● Supplied passage:
+ + + +

The code below downloads the environment data and adds it to PyBullet.

In [4]:
data_root = Path("data")
data_root.mkdir(exist_ok=True)

# Downloads the dataset, if it is not already downloaded.
if not (data_root / "04_pybullet_data").exists():
    r = requests.get("https://github.com/codekansas/usa/releases/download/v0.0.2/04_pybullet_data.zip", allow_redirects=True)
    with open(data_root / "04_pybullet_data.zip", "wb") as f:
        f.write(r.content)
    with zipfile.ZipFile(data_root / "04_pybullet_data.zip", "r") as zip_ref:
        zip_ref.extractall(data_root)

# Loads the URDFs into PyBullet.
pb.setAdditionalSearchPath(str(data_root / "04_pybullet_data"))
kitchen_path = "kitchen_part_right_gen_convex.urdf"
use_fixed_base = True
pb.setGravity(0, 0, -9.81)

floor = pb.loadURDF(
    "floor.urdf",
    useFixedBase=use_fixed_base,
)

kitchen = pb.loadURDF(
    "kitchen_part_right_gen_convex.urdf",
    (-5, 0, 1.477),
    useFixedBase=use_fixed_base,
)

table = pb.loadURDF(
    "table.urdf",
    (1.0, 0, 0),
    pb.getQuaternionFromEuler((0, 0, 1.57)),
    useFixedBase=use_fixed_base,
)

+ + + +

● Available data:

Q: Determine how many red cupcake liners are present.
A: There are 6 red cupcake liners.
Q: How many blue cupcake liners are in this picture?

+ + + +

● Objective 1:
Answer these from the PyBullet code:
(a) What value is given for gravity along the z axis?
(b) At what position is the table loaded?
(c) What is the name of the zip file that is downloaded?
● Objective 2: List every URDF file that the PyBullet code loads with pb.loadURDF.
● Objective 3: Please print the PyBullet code from "# Downloads the" to "pb.setGravity(0, 0, -9.81)".
Use only the PyBullet code above, not the data, for what follows.

● Full solution 1:
(a) -9.81
(b) (1.0, 0, 0)
(c) 04_pybullet_data.zip

● Full solution 2:
floor.urdf
kitchen_part_right_gen_convex.urdf
table.urdf

● Full solution 3:
# Downloads the dataset, if it is not already downloaded.
if not (data_root / "04_pybullet_data").exists():
    r = requests.get("https://github.com/codekansas/usa/releases/download/v0.0.2/04_pybullet_data.zip", allow_redirects=True)
    with open(data_root / "04_pybullet_data.zip", "wb") as f:
        f.write(r.content)
    with zipfile.ZipFile(data_root / "04_pybullet_data.zip", "r") as zip_ref:
        zip_ref.extractall(data_root)

# Loads the URDFs into PyBullet.
pb.setAdditionalSearchPath(str(data_root / "04_pybullet_data"))
kitchen_path = "kitchen_part_right_gen_convex.urdf"
use_fixed_base = True
pb.setGravity(0, 0, -9.81)